----- PAGE

32. on October 19, 2015 at 7:56 pm | Reply Boels

    How could renewables provide for an uninterrupted energy supply on demand without backup from fossil or nuclear?
    I know the stories of magic batteries that last forever and I like science fiction up to the point it becomes science friction.

    
    
    • on October 19, 2015 at 9:08 pm | Reply hypergeometric

      Proper use of models and stochastics:

      http://arxiv.org/abs/1402.2833

      Click to access HartIEEE2012.pdf

      
      
      • on October 19, 2015 at 9:49 pm DeWitt Payne

        I don’t think you actually read Hart, et.al. There’s nothing in it that says that renewables can supply 100% of the electric power demand without backup from conventional, i.e. fossil/nuclear, generators or storage. Models and stochastics will help manage the grid, but they can’t generate electricity. The wind may always be blowing somewhere, but you won’t necessarily have the capacity and transmission capability where the wind is blowing to supply the entire demand for a country as large as the US.

        Because of these dependencies, specific values for these metrics that have been determined by low- to moderate-penetration grid integration analyses cannot be directly extended to very high penetration scenarios, which may utilize updated conventional generator fleets and new operational strategies.[my emphasis]

        Storage is economically still in the pie-in-the-sky stage.

        
        
      • on October 19, 2015 at 10:01 pm hypergeometric

        And I don’t think you read Becker, Frew, Andresen, Zeyer, Schramma, Greiner, and Jacobson, which was the first reference and from 2014, not 2012. I offered Hart to back up some of the analysis done in Becker, et al. Hart is interested in emissions profiles, per http://www.sciencedirect.com/science/article/pii/S0960148111000371. The grand plan of 100% renewables is an argument that is it technically possible to do, not that the current economic structure can achieve it. The Becker, et al 2014 paper is a logical conclusion of the path that Jacobsen began with their 2009 exposition, https://web.stanford.edu/group/efmh/jacobson/Articles/I/susenergy2030.html

        
        
      • on October 19, 2015 at 10:58 pm Mike M.

        Hypergeometric,

        From the Becker et al. paper that you have kindly linked to: “The optimal storage energy capacity shown in Fig. 7b is around two to three months of average load”. So 2000 hours times an average load of 500 GW is one trillion kWh. At $500 / kWh, that is $500 trillion. Pure fantasy.

        
        
      • on October 20, 2015 at 12:52 am hypergeometric

        Reference for $500/kWh? And what is NUCLEAR cost/kWh, including everything, including at-market cost for insurance borne by the U.S. taxpayer?

        
        
      • on October 20, 2015 at 12:21 am DeWitt Payne

        And to reiterate: Electricity generation currently only accounts for 32% of CO2 emissions. Electric ground surface transportation will require a huge increase in carbon free generating capacity. Good luck with that.

        
        
      • on October 20, 2015 at 2:57 am Mike M.

        hypergeometric,

        “Reference for $500/kWh?”
        https://scienceofdoom.com/2015/10/07/renewables-xiii-one-of-winds-hidden-costs/#comment-107601
        https://scienceofdoom.com/2015/10/07/renewables-xiii-one-of-winds-hidden-costs/#comment-107679

        “And what is NUCLEAR cost/kWh, including everything, including at-market cost for insurance borne by the U.S. taxpayer?”

----------

Write out, word for word, the part of the thread on renewable energy that opens with the words containing "I don’t think you actually" and closes with "the pie-in-the-sky stage.".

----- EXTRACTED MATERIAL

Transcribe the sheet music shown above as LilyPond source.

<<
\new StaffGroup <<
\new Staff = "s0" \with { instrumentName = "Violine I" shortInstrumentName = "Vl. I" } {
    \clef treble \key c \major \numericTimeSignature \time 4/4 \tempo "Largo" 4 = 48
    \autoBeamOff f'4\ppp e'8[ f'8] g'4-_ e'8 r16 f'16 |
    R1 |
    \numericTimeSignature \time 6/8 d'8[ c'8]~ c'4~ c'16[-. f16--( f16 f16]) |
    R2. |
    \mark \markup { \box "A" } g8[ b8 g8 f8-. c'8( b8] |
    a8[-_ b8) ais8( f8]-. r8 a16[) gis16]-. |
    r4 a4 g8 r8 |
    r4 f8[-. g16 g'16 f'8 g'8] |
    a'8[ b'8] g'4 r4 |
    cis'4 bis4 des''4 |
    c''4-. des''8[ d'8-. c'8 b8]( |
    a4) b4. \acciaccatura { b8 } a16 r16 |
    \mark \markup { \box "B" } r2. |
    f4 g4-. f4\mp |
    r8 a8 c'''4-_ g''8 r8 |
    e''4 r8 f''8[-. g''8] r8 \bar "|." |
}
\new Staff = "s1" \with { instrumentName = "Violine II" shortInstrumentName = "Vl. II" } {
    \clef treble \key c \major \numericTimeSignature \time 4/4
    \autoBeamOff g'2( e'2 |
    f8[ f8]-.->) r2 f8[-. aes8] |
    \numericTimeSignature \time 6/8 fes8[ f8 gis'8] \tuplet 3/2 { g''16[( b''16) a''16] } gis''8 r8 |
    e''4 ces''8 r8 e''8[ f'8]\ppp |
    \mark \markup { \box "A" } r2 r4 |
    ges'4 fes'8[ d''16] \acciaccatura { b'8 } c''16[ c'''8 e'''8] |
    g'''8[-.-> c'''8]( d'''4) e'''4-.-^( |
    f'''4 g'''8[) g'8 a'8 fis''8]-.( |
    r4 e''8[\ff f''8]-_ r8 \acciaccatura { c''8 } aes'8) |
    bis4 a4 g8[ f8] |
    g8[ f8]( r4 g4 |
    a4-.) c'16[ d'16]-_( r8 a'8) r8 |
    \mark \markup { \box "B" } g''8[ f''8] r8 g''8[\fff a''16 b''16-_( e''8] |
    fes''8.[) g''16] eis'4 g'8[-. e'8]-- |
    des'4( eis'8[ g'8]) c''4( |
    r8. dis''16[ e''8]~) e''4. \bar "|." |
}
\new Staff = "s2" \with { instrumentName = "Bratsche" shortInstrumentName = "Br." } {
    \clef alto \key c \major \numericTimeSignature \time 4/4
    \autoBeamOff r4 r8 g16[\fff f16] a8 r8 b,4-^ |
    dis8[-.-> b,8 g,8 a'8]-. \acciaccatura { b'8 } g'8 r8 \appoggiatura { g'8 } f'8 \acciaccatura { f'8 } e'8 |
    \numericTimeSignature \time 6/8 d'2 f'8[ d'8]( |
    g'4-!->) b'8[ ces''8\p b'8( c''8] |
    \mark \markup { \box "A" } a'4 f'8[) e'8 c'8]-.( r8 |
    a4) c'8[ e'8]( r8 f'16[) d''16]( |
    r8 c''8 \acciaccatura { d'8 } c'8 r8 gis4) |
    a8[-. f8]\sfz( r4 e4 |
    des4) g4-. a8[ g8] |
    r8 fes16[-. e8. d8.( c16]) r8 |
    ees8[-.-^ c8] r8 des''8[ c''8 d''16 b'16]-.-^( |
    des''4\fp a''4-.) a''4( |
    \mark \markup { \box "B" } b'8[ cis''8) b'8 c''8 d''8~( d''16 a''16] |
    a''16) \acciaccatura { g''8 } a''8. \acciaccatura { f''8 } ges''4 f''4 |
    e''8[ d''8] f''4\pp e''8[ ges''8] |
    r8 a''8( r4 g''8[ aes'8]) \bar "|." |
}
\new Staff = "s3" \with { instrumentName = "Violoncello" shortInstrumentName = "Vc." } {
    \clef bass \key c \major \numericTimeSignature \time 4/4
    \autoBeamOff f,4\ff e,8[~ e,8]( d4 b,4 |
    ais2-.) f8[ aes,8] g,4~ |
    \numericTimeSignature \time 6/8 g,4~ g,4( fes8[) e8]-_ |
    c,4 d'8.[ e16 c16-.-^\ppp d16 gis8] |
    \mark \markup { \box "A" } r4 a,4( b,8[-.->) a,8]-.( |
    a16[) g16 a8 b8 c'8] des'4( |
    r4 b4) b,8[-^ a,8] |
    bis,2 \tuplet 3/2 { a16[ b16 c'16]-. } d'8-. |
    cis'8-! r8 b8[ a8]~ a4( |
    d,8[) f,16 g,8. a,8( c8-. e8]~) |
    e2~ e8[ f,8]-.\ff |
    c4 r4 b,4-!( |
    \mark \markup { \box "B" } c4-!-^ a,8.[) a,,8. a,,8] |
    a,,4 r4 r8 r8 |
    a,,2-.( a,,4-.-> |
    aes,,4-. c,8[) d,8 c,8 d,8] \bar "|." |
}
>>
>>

----------

RESPONSE BELOW -
I don’t think you actually read Hart, et.al. There’s nothing in it that says that renewables can supply 100% of the electric power demand without backup from conventional, i.e. fossil/nuclear, generators or storage. Models and stochastics will help manage the grid, but they can’t generate electricity. The wind may always be blowing somewhere, but you won’t necessarily have the capacity and transmission capability where the wind is blowing to supply the entire demand for a country as large as the US.

        Because of these dependencies, specific values for these metrics that have been determined by low- to moderate-penetration grid integration analyses cannot be directly extended to very high penetration scenarios, which may utilize updated conventional generator fleets and new operational strategies.[my emphasis]

        Storage is economically still in the pie-in-the-sky stage.